I was into punk rock my whole life. I never listened to the Eagles. I never listened to things that were getting Grammys. So getting a Grammy nomination wasn't bad, it just wasn't meaningful.

I'm always surprised by how optimistic and open sometimes people who are very successful are.

There's kind of a limitless amount of things I want to do, and when the path seems to open, that's when I try to do a thing.

If I opened a record store, it wouldn't be all punk rock and esoterica.

I'm a DJ, and I live in Williamsburg, and I run an independent record company.

The more you are like me, the less interested in my band you are.

I understand that if someone's going to make me his idea of cool, I can't control that.

LCD is a band about a band writing music about writing music.

LCD live was set up to be an argument about what's wrong with bands and why bands should be better. I always thought that we were so obviously not a great band, comically not a great band. I was not a great front man.

I'm basically a schlub.

I have a thing about inane lyrics - the world doesn't need them.

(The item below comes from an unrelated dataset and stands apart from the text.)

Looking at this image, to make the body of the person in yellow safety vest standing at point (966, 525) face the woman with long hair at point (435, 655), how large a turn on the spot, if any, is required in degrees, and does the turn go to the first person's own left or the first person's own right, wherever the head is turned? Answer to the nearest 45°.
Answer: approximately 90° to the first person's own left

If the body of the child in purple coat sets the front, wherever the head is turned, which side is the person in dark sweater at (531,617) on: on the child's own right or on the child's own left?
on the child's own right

I had friends who were jocks or whatever... Then, around 12 or 13, kids get cliquish and cruel, and that disgusted me. It seemed a reprehensible use of one's arbitrary social status. So I got really aggressive about it and became more of a weird kid.

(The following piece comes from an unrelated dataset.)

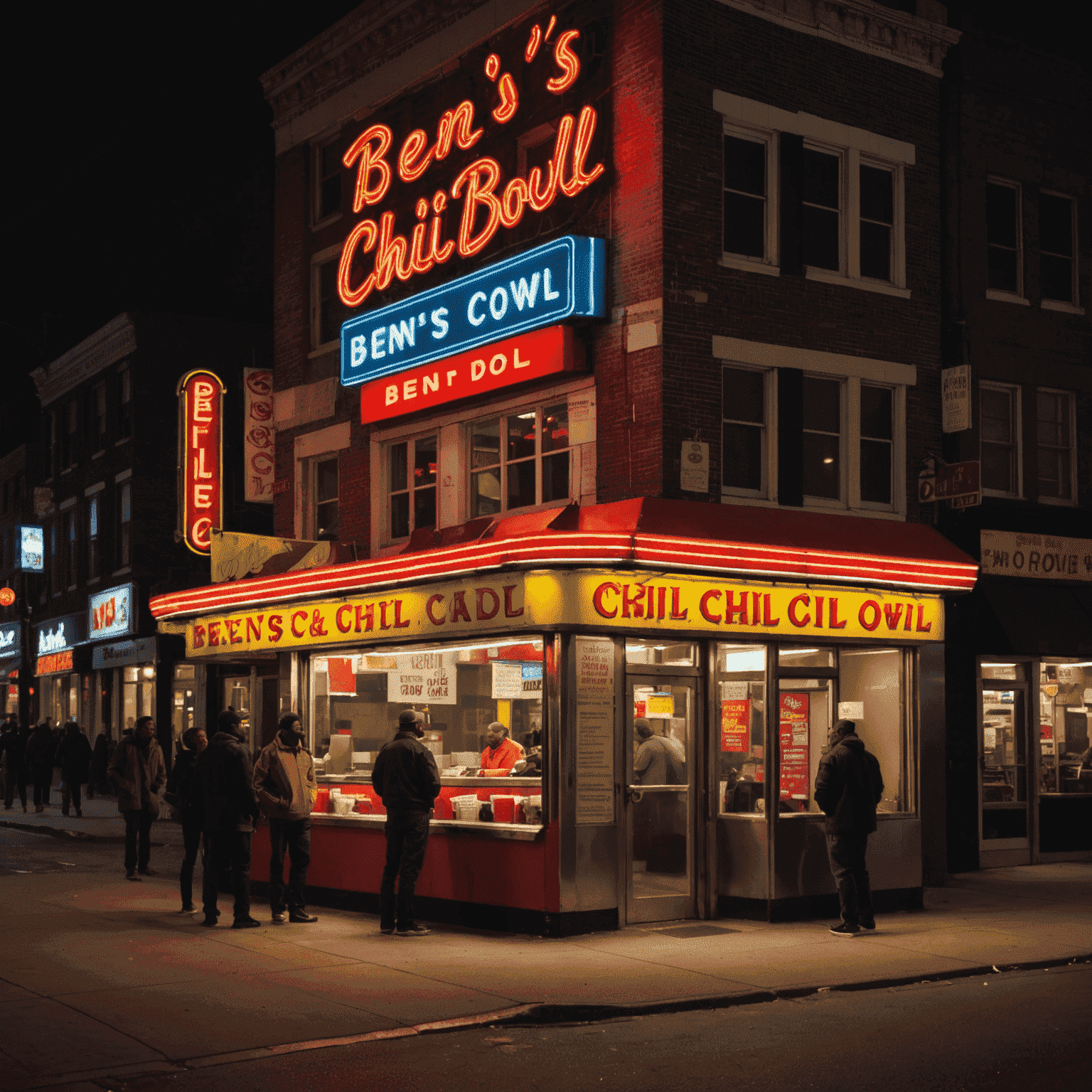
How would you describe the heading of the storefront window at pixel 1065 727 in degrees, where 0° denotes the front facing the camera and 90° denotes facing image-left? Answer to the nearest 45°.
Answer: approximately 0°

I've always been a good imitator. I love music. But I'm just not that original.

If there was a direct influence on a song, I never hid it.

Making people dance has another function that has nothing to do with art, and I mean that in the most positive way possible. It's like food - if you're not eating it, you're doing something wrong. If they're not dancing, something is wrong.

When I do a remix, I try to think about what I don't have in my bag and create something to fill that gap.

One of the things that I think is special about DJing is creating this atmosphere of collectiveness, as if to say, 'We're all in this together.'

For most of my life, making music has cost me money. So I learned to live very, very cheaply.

I don't write off silly pop people at all, because you never know where they're coming from.

I like clever lyrics, funny lyrics, dumb lyrics. I can never put my finger on what I like about them.

I'm generally a very optimistic guy.

One of my favorite photographers is Ruvan Wijesooriya, who takes most of the LCD photos. His work is incredibly colloquial and raw.

I don't see myself as necessarily a very creative person. I'm a technical guy.

I have an interest in everything, but I don't have an interest in starting new careers.

You can buy $20,000 speakers, but put them in a room that's not right, and it sounds terrible. If you buy $20 speakers and put them in a room that's tuned right, it'll sound great.

I suppose what happened is that I spent my whole life wanting to be cool but eventually came to recognise the mechanism of how coolness works. So it's not really that I don't want to be cool anymore - it's more like I've come to realise that coolness doesn't exist the way I once assumed.

There are some people who are just plain great at making music. That's not who I am.

I actually want to write a treatise in defence of pretension. I think the word 'pretension' has become like the word 'ironic' - just this catch-all term to distance people from interesting experiences and cultural engagement and possible embarrassment.

You can't be afraid to embarrass yourself sometimes.

Producing is always really hard, and you can never tell who's going to be easy to get along with and who's going to be difficult.

Ad Rock from the Beastie Boys gave me a present: it's a boombox with a keyboard and a beatbox in it. You can't make that up.

When I was a kid, when the Walkman came out, I was sold. I listened to music 24 hours a day.

Sound sounds are terrible in the city, but it's great to listen and to walk and listen to people talk to each other. There are birds. You hear spring. I like listening to the city.

I'm a very self-conscious person.

I actually really love people.

I write songs all the time. Sometimes they're just weird songs I sing while changing a baby, or songs about annoying things that I sing to myself, or to friends while sitting at a bar, or about Christmas or New York.

It's strangely energizing to have people who don't make music themselves take potshots at you from the Internet.

I am kind of, by definition, a hipster.